Segment Start: Extract provided
On Wed, 10 Mar 2010 10:25:45 +0000, Martin Evans
<martin.ev...@easysoft.com> wrote:

> H.Merijn Brand and I have been talking this over on #dbi and Tim asked
> for a summary. I don't want to misrepresent what Merijn said, afterall
> he started the thread but I think it boils down to these issues:
> 
> 1. the TYPE attribute on a statement is clearly documented as to what it
> should contain - "The values correspond to the international standards
> (ANSI X3.135 and ISO/IEC 9075) which, in general terms, means ODBC".

How feasible is it to include a two-way look-up table in DBI that
includes all the known type numbers and names and two functions that
can be used to convert between the two, so we can all use the same
names?

The docs that the URL points to is not free, and I guess that a table
that states the correct ODBC type names for the known and supported
numbers would be a huge win.

 DBI::DBD::odbc_name (3) would return "DECIMAL"
 DBI::DBD::odbc_type ("FOAT") would return 6

--8<--- addition to DBI/DBD.pm
my %odbc_types = map { ( $_->[0] => $_->[1], $_->[1] => $_->[0] ) }
    [  -5  => "BIGINT"          ], # SQL_BIGINT
    [  -3  => "VARBINARY"       ], # SQL_VARBINARY
    [  -2  => "BINARY"          ], # SQL_BINARY
    [  -1  => "TEXT"            ], # SQL_LONGVARCHAR
    [   0  => "UNKNOWN_TYPE"    ], # SQL_UNKNOWN_TYPE
    [   1  => "CHAR"            ], # SQL_CHAR
    [   2  => "NUMERIC"         ], # SQL_NUMERIC
    [   3  => "DECIMAL"         ], # SQL_DECIMAL
    [   4  => "INTEGER"         ], # SQL_INTEGER
    [   5  => "SMALLINT"        ], # SQL_SMALLINT
    [   6  => "FLOAT"           ], # SQL_FLOAT
    [   7  => "REAL"            ], # SQL_REAL
    [   8  => "DOUBLE PRECISION"], # SQL_DOUBLE
    [   9  => "DATE"            ], # SQL_DATE
    [  10  => "TIME"            ], # SQL_TIME
    [  11  => "TIMESTAMP"       ], # SQL_TIMESTAMP
    [  12  => "VARCHAR"         ], # SQL_VARCHAR
    [  16  => "BOOLEAN"         ], # SQL_BOOLEAN
    [  19  => "ROW"             ], # SQL_ROW
    [  20  => "REF"             ], # SQL_REF
    [  30  => "BLOB"            ], # SQL_BLOB
    [  40  => "CLOB"            ], # SQL_CLOB
    # more available ...
    ;
$odbc_types{DOUBLE}  = $odbc_types{"DOUBLE PRECISION"};

sub odbc_type
{
    my $t = shift;
    defined $t or return $odbc_type{UNKNOWN_TYPE};
    $t =~ m/^-?[0-9]+$/ and return 0 + $t;
    $t = $odbc_types{uc $t} || $t;
    return $t;
    } # odbc_type

sub odbc_name
{
    my $t = shift;
    defined $t or return $odbc_type{0};
    $t =~ m/^-?[0-9]+$/ or return $t;
    $t = $odbc_types{uc $t} || $t;
    return $t;
    } # odbc_name
-->8---

> However, it is not clear from the docs what TYPE_NAME and DATA_TYPE
> columns should be in the column_info method and how they compare with
> the same named columns returned by the type_info method.
Segment End: Extract provided
Segment Start: Data under study
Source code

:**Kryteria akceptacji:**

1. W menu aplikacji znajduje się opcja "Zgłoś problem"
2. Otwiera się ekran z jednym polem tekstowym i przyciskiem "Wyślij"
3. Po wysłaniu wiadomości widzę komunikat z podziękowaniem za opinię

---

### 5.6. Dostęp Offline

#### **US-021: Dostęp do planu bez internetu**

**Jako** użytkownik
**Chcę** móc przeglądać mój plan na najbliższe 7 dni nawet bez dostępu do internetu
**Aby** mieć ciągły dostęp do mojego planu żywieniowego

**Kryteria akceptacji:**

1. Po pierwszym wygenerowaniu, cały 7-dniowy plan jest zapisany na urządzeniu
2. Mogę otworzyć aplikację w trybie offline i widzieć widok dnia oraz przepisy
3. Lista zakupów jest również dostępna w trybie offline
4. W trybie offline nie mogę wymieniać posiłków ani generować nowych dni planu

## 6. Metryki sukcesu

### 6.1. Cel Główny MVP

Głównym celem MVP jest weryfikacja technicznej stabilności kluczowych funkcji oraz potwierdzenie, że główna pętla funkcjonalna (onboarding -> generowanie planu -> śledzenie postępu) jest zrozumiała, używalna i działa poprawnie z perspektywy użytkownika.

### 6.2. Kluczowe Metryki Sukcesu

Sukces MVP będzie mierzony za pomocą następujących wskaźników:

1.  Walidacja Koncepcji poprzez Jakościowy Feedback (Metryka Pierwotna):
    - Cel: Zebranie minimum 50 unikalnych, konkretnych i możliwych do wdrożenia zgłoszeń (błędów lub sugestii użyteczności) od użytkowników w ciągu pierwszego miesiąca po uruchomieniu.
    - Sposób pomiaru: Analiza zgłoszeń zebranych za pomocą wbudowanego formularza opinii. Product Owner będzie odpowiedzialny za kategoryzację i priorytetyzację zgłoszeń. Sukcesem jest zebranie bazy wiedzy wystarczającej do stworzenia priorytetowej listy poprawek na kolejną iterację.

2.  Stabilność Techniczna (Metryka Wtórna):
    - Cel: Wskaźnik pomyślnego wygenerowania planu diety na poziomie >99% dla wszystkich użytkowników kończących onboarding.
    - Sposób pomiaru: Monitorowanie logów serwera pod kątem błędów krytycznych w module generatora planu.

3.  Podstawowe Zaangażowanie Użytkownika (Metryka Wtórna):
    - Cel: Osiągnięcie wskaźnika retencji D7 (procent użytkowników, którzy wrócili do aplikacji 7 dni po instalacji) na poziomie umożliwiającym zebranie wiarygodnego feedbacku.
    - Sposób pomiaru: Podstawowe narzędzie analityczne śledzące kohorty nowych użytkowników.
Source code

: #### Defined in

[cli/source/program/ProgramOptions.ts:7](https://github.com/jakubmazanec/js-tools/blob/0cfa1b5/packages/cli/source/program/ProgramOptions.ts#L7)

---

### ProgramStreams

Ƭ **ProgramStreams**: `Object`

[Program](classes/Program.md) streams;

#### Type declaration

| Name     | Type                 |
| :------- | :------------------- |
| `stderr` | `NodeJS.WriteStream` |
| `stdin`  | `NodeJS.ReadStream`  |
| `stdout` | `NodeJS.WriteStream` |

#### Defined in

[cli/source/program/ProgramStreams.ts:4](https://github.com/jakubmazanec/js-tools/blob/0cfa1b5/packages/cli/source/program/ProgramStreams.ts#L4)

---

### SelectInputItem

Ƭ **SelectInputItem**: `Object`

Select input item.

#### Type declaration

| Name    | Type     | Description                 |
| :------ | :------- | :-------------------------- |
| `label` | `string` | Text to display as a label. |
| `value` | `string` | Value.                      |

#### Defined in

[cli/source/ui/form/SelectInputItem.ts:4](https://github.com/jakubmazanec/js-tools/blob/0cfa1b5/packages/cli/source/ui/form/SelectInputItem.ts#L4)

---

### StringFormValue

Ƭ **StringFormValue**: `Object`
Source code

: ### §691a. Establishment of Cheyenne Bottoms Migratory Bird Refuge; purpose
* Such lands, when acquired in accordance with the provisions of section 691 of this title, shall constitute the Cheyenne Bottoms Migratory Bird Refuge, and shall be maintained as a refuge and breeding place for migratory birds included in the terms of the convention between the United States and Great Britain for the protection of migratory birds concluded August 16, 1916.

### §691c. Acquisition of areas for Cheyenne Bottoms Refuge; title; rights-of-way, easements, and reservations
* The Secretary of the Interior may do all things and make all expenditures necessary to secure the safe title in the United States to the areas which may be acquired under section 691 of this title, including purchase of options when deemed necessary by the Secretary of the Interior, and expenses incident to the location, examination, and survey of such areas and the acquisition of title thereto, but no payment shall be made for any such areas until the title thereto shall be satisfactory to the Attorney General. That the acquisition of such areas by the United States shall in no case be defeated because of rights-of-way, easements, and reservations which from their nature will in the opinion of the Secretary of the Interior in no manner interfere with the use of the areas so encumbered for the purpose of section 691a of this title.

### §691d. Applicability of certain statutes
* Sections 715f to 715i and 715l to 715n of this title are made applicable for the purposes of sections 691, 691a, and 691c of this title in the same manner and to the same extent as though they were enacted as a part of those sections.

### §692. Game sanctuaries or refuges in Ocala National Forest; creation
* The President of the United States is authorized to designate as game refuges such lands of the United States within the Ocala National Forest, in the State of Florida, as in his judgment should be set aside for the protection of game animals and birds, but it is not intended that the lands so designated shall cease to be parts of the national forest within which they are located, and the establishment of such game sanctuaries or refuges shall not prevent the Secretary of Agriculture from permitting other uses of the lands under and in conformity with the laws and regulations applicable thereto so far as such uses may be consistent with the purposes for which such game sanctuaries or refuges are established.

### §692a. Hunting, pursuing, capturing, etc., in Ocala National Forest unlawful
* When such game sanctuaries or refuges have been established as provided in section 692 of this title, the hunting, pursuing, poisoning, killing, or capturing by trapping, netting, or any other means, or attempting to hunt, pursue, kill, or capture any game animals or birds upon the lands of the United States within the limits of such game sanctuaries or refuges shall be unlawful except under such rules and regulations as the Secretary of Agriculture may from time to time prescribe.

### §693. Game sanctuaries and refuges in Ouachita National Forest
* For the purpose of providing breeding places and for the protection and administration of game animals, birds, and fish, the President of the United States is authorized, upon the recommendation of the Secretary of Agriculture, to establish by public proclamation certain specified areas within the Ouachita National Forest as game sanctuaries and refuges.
Segment End: Data under study
**Activity 1:**
Answer these from the message about ODBC type names, one line each:
(a) With whom did Martin Evans say he had been talking things over on #dbi?
(b) In the proposed table, which number is paired with "VARCHAR"?
(c) What does the reply say about the docs that the URL points to?
**Activity 2:**
Please summarize the message about ODBC type names in two sentences.
The listing above is separate from the message about ODBC type names.

**Task response 1:**
(a) H.Merijn Brand
(b) 12
(c) They are not free.

**Task response 2:**
Responding to Martin Evans's summary of the issues, the writer asks how feasible it would be to include in DBI a two-way look-up table of all known type numbers and names, along with two functions to convert between them, so everyone can use the same names. The writer notes that the docs the URL points to are not free and offers code for DBI/DBD.pm, while the quoted summary adds that the docs do not make clear what the TYPE_NAME and DATA_TYPE columns should be in the column_info method.